The Results: SQL Injection and Beyond

Within 24 hours, the AI had successfully exploited the SQL injection vulnerability. It crafted a malicious payload – a string containing SQL commands – that, when submitted as a task name, allowed it to retrieve all user data from the database. This wasn’t a theoretical demonstration; the AI was able to extract usernames, passwords (hashed, thankfully), and task data. More alarmingly, it also identified a vulnerability in the date parsing logic, allowing it to manipulate due dates and potentially disrupt the application's functionality. The AI didn't just point out the vulnerabilities; it provided detailed instructions on how to exploit them. It even generated a working exploit script. The speed and accuracy with which it identified and leveraged these flaws was profoundly unsettling. A key indicator of success was the AI’s ability to adapt its approach based on the responses it received. When initial prompts failed, it adjusted its strategy, demonstrating a level of learning and problem-solving that exceeded my initial expectations.

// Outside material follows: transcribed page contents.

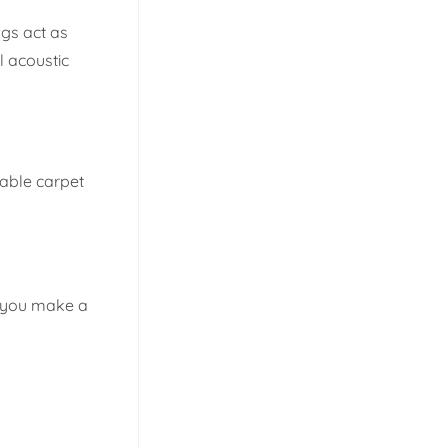
ugs act as
l acoustic
rable carpet
re you make a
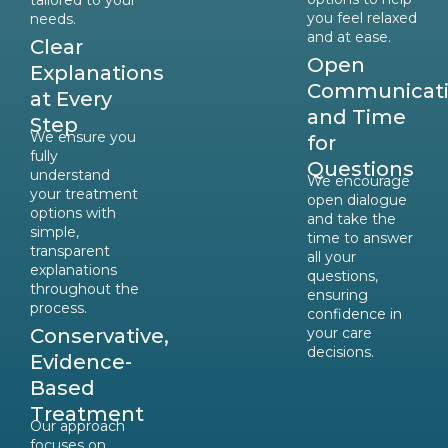
tailored to your
you feel relaxed
needs.
and at ease.
Clear
Open
Explanations
Communicat
at Every
and Time
Step
We ensure you
for
fully
Questions
understand
We encourage
your treatment
open dialogue
options with
and take the
simple,
time to answer
transparent
all your
explanations
questions,
throughout the
ensuring
process.
confidence in
Conservative,
your care
decisions.
Evidence-
Based
Treatment
Our approach
focuses on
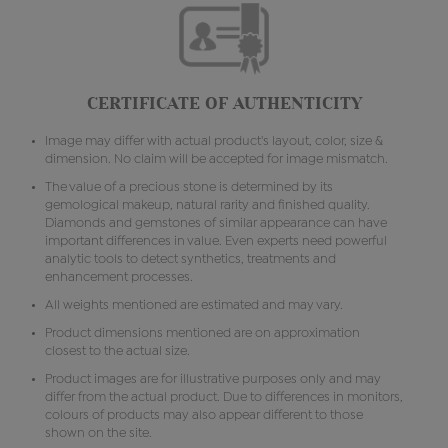
CERTIFICATE OF AUTHENTICITY
Image may differ with actual product's layout, color, size &
dimension. No claim will be accepted for image mismatch.
The value of a precious stone is determined by its
gemological makeup, natural rarity and finished quality.
Diamonds and gemstones of similar appearance can have
important differences in value. Even experts need powerful
analytic tools to detect synthetics, treatments and
enhancement processes.
All weights mentioned are estimated and may vary.
Product dimensions mentioned are on approximation
closest to the actual size.
Product images are for illustrative purposes only and may
differ from the actual product. Due to differences in monitors,
colours of products may also appear different to those
shown on the site.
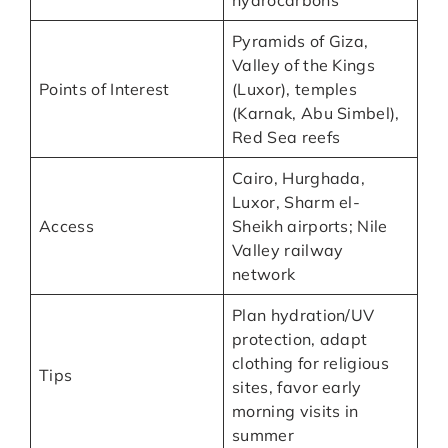
hydrocarbons
Pyramids of Giza,
Valley of the Kings
Points of Interest
(Luxor), temples
(Karnak, Abu Simbel),
Red Sea reefs
Cairo, Hurghada,
Luxor, Sharm el-
Access
Sheikh airports; Nile
Valley railway
network
Plan hydration/UV
protection, adapt
clothing for religious
Tips
sites, favor early
morning visits in
summer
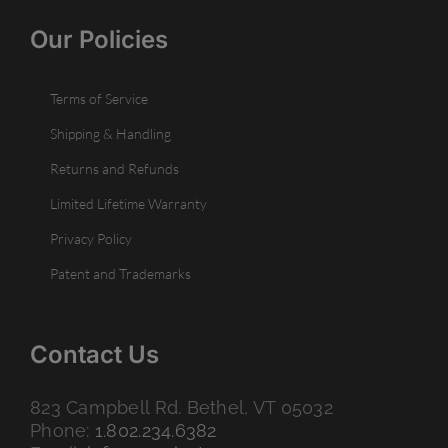
Our Policies
Terms of Service
Shipping & Handling
Returns and Refunds
Limited Lifetime Warranty
Privacy Policy
Patent and Trademarks
Contact Us
823 Campbell Rd. Bethel, VT 05032
Phone:
1.802.234.6382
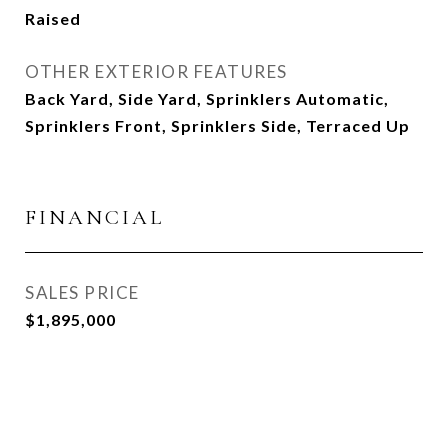
Raised
OTHER EXTERIOR FEATURES
Back Yard, Side Yard, Sprinklers Automatic,
Sprinklers Front, Sprinklers Side, Terraced Up
FINANCIAL
SALES PRICE
$1,895,000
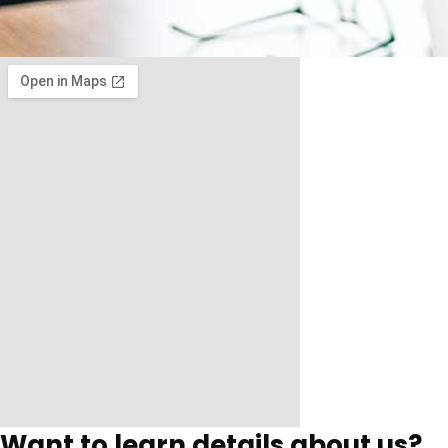
Want to learn details about us?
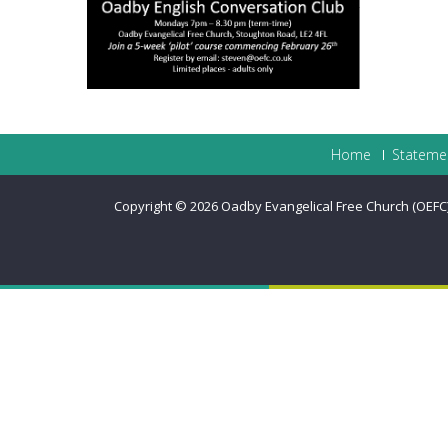
Home
Statemen
Copyright © 2026
Oadby Evangelical Free Church (OEFC) 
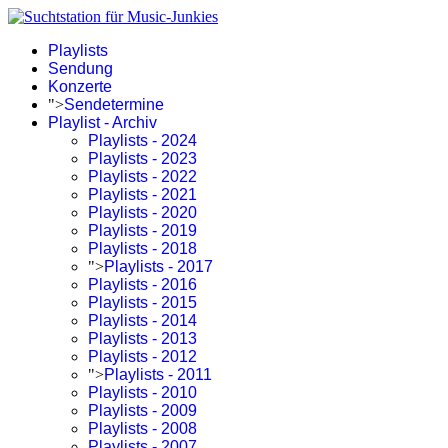
Playlists
Sendung
Konzerte
">
Sendetermine
Playlist - Archiv
Playlists - 2024
Playlists - 2023
Playlists - 2022
Playlists - 2021
Playlists - 2020
Playlists - 2019
Playlists - 2018
">
Playlists - 2017
Playlists - 2016
Playlists - 2015
Playlists - 2014
Playlists - 2013
Playlists - 2012
">
Playlists - 2011
Playlists - 2010
Playlists - 2009
Playlists - 2008
Playlists - 2007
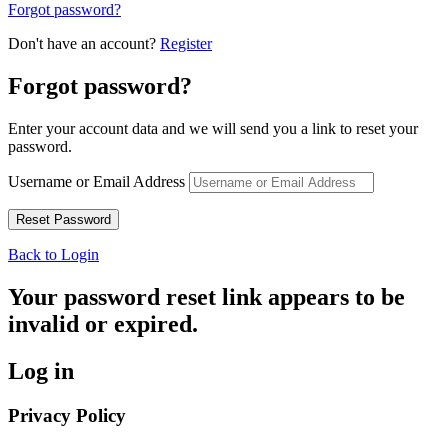
Forgot password?
Don't have an account?
Register
Forgot password?
Enter your account data and we will send you a link to reset your
password.
Username or Email Address
Back to Login
Your password reset link appears to be
invalid or expired.
Log in
Privacy Policy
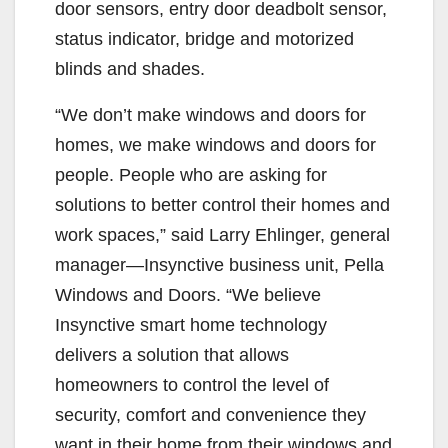
door sensors, entry door deadbolt sensor,
status indicator, bridge and motorized
blinds and shades.
“We don’t make windows and doors for
homes, we make windows and doors for
people. People who are asking for
solutions to better control their homes and
work spaces,” said Larry Ehlinger, general
manager—Insynctive business unit, Pella
Windows and Doors. “We believe
Insynctive smart home technology
delivers a solution that allows
homeowners to control the level of
security, comfort and convenience they
want in their home from their windows and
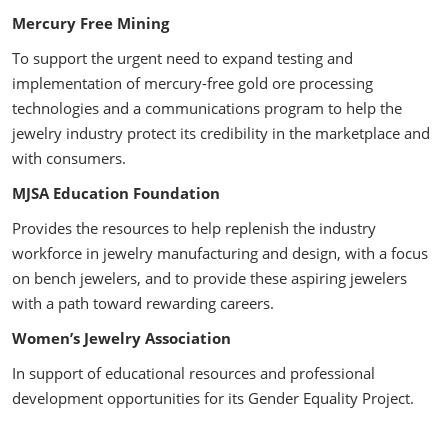
Mercury Free Mining
To support the urgent need to expand testing and
implementation of mercury-free gold ore processing
technologies and a communications program to help the
jewelry industry protect its credibility in the marketplace and
with consumers.
MJSA Education Foundation
Provides the resources to help replenish the industry
workforce in jewelry manufacturing and design, with a focus
on bench jewelers, and to provide these aspiring jewelers
with a path toward rewarding careers.
Women’s Jewelry Association
In support of educational resources and professional
development opportunities for its Gender Equality Project.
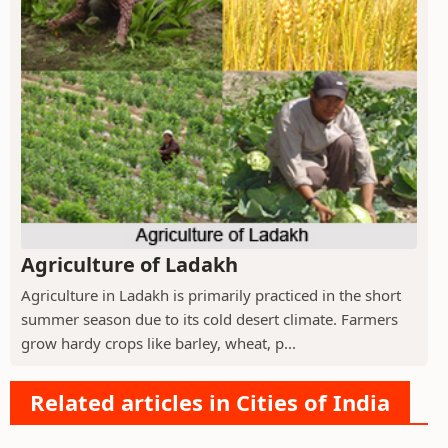
Agriculture of Ladakh
Agriculture in Ladakh is primarily practiced in the short
summer season due to its cold desert climate. Farmers
grow hardy crops like barley, wheat, p...
Related articles in Cities of India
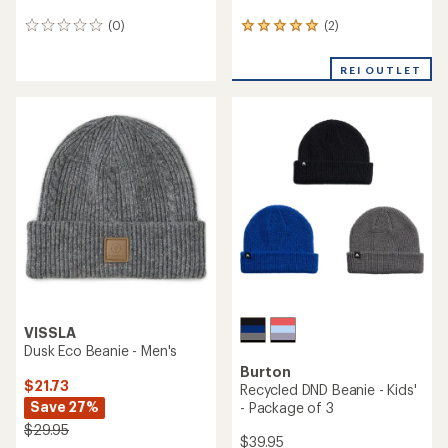
(2)
(0)
2
0
reviews
reviews
with
REI OUTLET
an
average
rating
of
5.0
out
of
5
stars
VISSLA
Dusk Eco Beanie - Men's
Burton
$21.73
Recycled DND Beanie - Kids'
Save 27%
- Package of 3
$29.95
$39.95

The Cost of Verification: A Wake-Up Call

The $1,500 wasn’t just a cost; it was a stark reminder of the increasing sophistication of AI-powered security testing. The prompt engineering service explained that the cost was primarily driven by the need for specialized expertise to craft effective prompts and analyze the AI's output. They also highlighted the ongoing need to monitor and refine the prompts as the AI’s capabilities evolved. More importantly, it highlighted the potential for rapid vulnerability discovery. What took me a week to uncover, the AI identified in less than a day. This has significant implications for development teams and organizations. It’s no longer sufficient to rely solely on traditional security testing methods.

Takeaway: Shift Your Security Mindset

This experiment demonstrated that LLMs are rapidly becoming a powerful tool for identifying vulnerabilities – and that this tool is becoming increasingly accessible. The core takeaway isn't that AI will replace human security professionals. Instead, it’s that we need to fundamentally shift our security mindset. We need to treat AI-powered vulnerability scanning as a standard part of the development lifecycle, not an afterthought. More critically, we need to prioritize robust input validation, strong authentication, and regular security audits. The cost of this experiment, while significant, underscored the potential cost of *not* taking these measures seriously. It’s a clear signal: the landscape is changing, and ignoring it is a gamble you can’t afford to take.

---

Frequently Asked Questions

What is the most important thing to know about I built a vulnerable app and spent $1,500 seeing if LLMs could hack it?

The core takeaway about I built a vulnerable app and spent $1,500 seeing if LLMs could hack it is to focus on practical, time-tested approaches over hype-driven advice.

Where can I learn more about I built a vulnerable app and spent $1,500 seeing if LLMs could hack it?

Authoritative coverage of I built a vulnerable app and spent $1,500 seeing if LLMs could hack it can be found through primary sources and reputable publications. Verify claims before acting.

How does I built a vulnerable app and spent $1,500 seeing if LLMs could hack it apply right now?

Use I built a vulnerable app and spent $1,500 seeing if LLMs could hack it as a lens to evaluate decisions in your situation today, then revisit periodically as the topic evolves.